Your instructions: Report back the lines in this listing that carry the string "index".

Extracted entries:
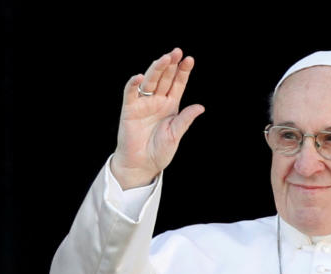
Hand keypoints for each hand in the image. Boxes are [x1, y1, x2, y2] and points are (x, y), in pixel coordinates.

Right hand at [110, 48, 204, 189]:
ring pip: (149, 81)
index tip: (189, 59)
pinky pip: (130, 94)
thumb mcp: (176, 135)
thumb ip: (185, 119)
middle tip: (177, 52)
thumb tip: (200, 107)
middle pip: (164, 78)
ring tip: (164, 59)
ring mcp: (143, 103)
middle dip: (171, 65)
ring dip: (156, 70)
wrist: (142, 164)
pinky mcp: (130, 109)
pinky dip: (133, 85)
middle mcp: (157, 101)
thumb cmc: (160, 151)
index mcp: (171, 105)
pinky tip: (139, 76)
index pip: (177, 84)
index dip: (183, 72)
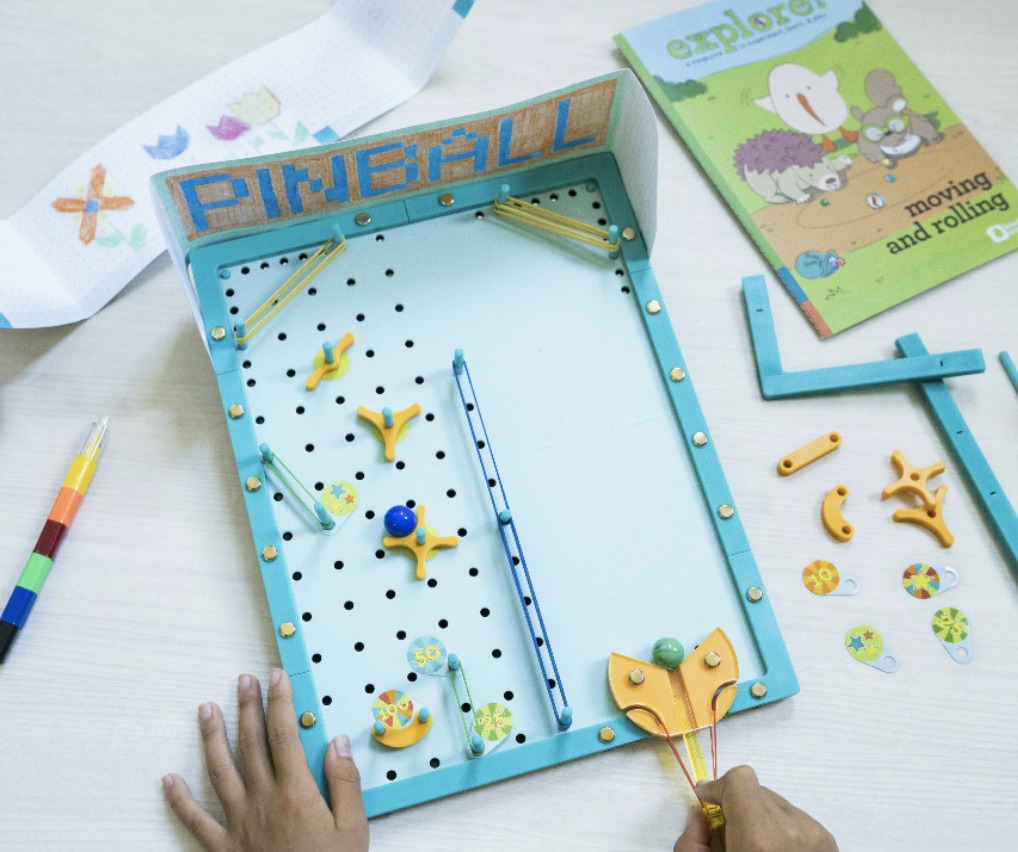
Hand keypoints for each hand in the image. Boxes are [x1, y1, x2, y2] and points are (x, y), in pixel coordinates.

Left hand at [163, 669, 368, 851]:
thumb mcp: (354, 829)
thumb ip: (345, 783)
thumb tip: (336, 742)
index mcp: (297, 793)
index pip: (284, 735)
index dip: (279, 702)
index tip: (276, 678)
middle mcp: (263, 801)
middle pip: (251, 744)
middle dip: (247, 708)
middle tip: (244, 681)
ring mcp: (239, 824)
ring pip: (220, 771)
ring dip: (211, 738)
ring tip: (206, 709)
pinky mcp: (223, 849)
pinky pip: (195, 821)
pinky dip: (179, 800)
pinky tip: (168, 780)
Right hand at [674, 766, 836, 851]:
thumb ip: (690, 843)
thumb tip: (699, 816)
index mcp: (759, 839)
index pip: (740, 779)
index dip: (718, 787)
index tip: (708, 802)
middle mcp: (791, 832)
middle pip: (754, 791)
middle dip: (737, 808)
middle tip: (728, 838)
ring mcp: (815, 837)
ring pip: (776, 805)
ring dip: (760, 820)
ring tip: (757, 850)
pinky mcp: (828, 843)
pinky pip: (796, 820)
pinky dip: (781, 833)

Exercise result:
index tip: (189, 59)
index mcp: (171, 105)
index pip: (177, 84)
index dip: (183, 72)
index mcp: (297, 793)
index pip: (284, 735)
index dip: (279, 702)
index tip: (276, 678)
index mcp: (759, 839)
index pip: (740, 779)
index dip: (718, 787)
index tip: (708, 802)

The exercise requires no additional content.